Activity
Return all the entries word for word.

Dataset entries
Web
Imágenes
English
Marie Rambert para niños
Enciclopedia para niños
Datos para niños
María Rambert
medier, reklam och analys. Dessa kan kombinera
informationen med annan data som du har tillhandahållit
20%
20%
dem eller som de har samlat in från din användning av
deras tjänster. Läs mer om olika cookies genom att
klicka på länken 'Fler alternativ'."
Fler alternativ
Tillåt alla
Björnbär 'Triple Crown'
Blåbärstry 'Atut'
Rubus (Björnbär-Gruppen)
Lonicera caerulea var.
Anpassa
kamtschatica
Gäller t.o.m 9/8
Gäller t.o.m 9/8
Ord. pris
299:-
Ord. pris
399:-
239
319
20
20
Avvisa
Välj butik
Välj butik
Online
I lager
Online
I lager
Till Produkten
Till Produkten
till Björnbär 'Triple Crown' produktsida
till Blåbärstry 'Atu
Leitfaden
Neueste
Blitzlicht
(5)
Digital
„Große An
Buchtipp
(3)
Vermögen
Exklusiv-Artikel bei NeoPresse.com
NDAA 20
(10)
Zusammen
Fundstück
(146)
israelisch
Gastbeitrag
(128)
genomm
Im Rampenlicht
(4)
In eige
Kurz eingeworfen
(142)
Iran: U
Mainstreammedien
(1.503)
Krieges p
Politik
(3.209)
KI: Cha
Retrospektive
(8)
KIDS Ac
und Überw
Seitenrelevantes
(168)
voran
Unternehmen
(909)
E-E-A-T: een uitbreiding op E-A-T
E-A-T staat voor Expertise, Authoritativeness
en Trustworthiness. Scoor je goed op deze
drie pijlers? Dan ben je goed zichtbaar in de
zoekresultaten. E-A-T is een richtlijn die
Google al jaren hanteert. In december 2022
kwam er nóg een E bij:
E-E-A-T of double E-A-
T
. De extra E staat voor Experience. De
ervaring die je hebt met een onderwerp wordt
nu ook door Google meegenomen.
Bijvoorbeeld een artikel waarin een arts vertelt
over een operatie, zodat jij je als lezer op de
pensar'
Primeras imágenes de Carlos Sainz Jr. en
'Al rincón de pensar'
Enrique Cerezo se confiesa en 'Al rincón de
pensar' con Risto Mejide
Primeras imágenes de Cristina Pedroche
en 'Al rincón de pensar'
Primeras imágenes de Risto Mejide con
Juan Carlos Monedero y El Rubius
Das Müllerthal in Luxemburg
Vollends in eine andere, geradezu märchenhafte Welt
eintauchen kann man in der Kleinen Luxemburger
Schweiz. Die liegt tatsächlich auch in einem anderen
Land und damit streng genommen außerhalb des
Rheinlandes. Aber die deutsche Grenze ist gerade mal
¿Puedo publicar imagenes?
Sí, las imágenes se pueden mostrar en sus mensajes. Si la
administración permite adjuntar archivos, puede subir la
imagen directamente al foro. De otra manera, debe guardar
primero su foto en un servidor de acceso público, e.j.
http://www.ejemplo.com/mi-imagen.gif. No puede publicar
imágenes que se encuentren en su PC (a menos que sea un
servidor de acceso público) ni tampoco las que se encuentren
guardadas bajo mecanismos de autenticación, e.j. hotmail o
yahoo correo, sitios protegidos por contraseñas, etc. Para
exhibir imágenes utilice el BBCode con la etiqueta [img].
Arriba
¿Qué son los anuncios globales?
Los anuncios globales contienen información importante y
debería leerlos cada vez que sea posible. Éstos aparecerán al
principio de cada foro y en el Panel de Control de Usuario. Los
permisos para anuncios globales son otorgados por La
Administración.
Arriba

Reply
Web
Imágenes
English
Marie Rambert para niños
Enciclopedia para niños
Datos para niños
María Rambert
medier, reklam och analys. Dessa kan kombinera
informationen med annan data som du har tillhandahållit
20%
20%
dem eller som de har samlat in från din användning av
deras tjänster. Läs mer om olika cookies genom att
klicka på länken 'Fler alternativ'."
Fler alternativ
Tillåt alla
Björnbär 'Triple Crown'
Blåbärstry 'Atut'
Rubus (Björnbär-Gruppen)
Lonicera caerulea var.
Anpassa
kamtschatica
Gäller t.o.m 9/8
Gäller t.o.m 9/8
Ord. pris
299:-
Ord. pris
399:-
239
319
20
20
Avvisa
Välj butik
Välj butik
Online
I lager
Online
I lager
Till Produkten
Till Produkten
till Björnbär 'Triple Crown' produktsida
till Blåbärstry 'Atu
Leitfaden
Neueste
Blitzlicht
(5)
Digital
„Große An
Buchtipp
(3)
Vermögen
Exklusiv-Artikel bei NeoPresse.com
NDAA 20
(10)
Zusammen
Fundstück
(146)
israelisch
Gastbeitrag
(128)
genomm
Im Rampenlicht
(4)
In eige
Kurz eingeworfen
(142)
Iran: U
Mainstreammedien
(1.503)
Krieges p
Politik
(3.209)
KI: Cha
Retrospektive
(8)
KIDS Ac
und Überw
Seitenrelevantes
(168)
voran
Unternehmen
(909)
E-E-A-T: een uitbreiding op E-A-T
E-A-T staat voor Expertise, Authoritativeness
en Trustworthiness. Scoor je goed op deze
drie pijlers? Dan ben je goed zichtbaar in de
zoekresultaten. E-A-T is een richtlijn die
Google al jaren hanteert. In december 2022
kwam er nóg een E bij:
E-E-A-T of double E-A-
T
. De extra E staat voor Experience. De
ervaring die je hebt met een onderwerp wordt
nu ook door Google meegenomen.
Bijvoorbeeld een artikel waarin een arts vertelt
over een operatie, zodat jij je als lezer op de
pensar'
Primeras imágenes de Carlos Sainz Jr. en
'Al rincón de pensar'
Enrique Cerezo se confiesa en 'Al rincón de
pensar' con Risto Mejide
Primeras imágenes de Cristina Pedroche
en 'Al rincón de pensar'
Primeras imágenes de Risto Mejide con
Juan Carlos Monedero y El Rubius
Das Müllerthal in Luxemburg
Vollends in eine andere, geradezu märchenhafte Welt
eintauchen kann man in der Kleinen Luxemburger
Schweiz. Die liegt tatsächlich auch in einem anderen
Land und damit streng genommen außerhalb des
Rheinlandes. Aber die deutsche Grenze ist gerade mal
¿Puedo publicar imagenes?
Sí, las imágenes se pueden mostrar en sus mensajes. Si la
administración permite adjuntar archivos, puede subir la
imagen directamente al foro. De otra manera, debe guardar
primero su foto en un servidor de acceso público, e.j.
http://www.ejemplo.com/mi-imagen.gif. No puede publicar
imágenes que se encuentren en su PC (a menos que sea un
servidor de acceso público) ni tampoco las que se encuentren
guardadas bajo mecanismos de autenticación, e.j. hotmail o
yahoo correo, sitios protegidos por contraseñas, etc. Para
exhibir imágenes utilice el BBCode con la etiqueta [img].
Arriba
¿Qué son los anuncios globales?
Los anuncios globales contienen información importante y
debería leerlos cada vez que sea posible. Éstos aparecerán al
principio de cada foro y en el Panel de Control de Usuario. Los
permisos para anuncios globales son otorgados por La
Administración.
Arriba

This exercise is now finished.